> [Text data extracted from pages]
=-=-=
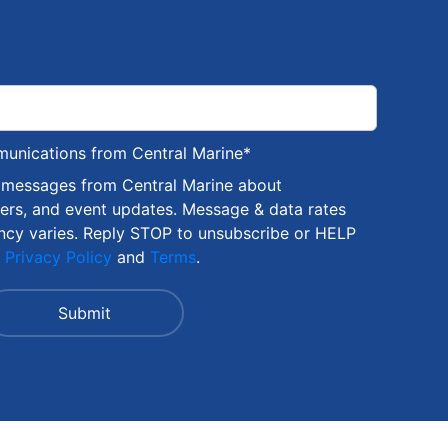
munications from Central Marine
*
S messages from Central Marine about
fers, and event updates. Message & data rates
ncy varies. Reply STOP to unsubscribe or HELP
r
Privacy Policy
and
Terms
.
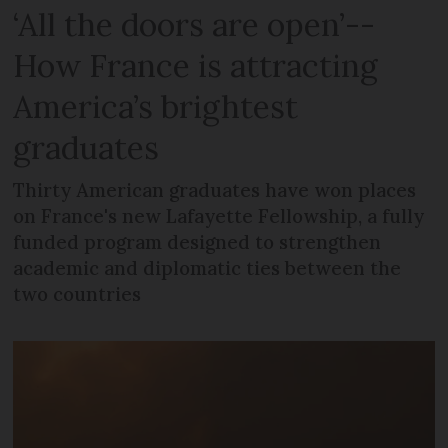
‘All the doors are open’--
How France is attracting
America’s brightest
graduates
Thirty American graduates have won places
on France's new Lafayette Fellowship, a fully
funded program designed to strengthen
academic and diplomatic ties between the
two countries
=-=-=
Work out how many lines in the entries above contain the word "Central", treating uppercase and lowercase as different. Reply with the number alone.

2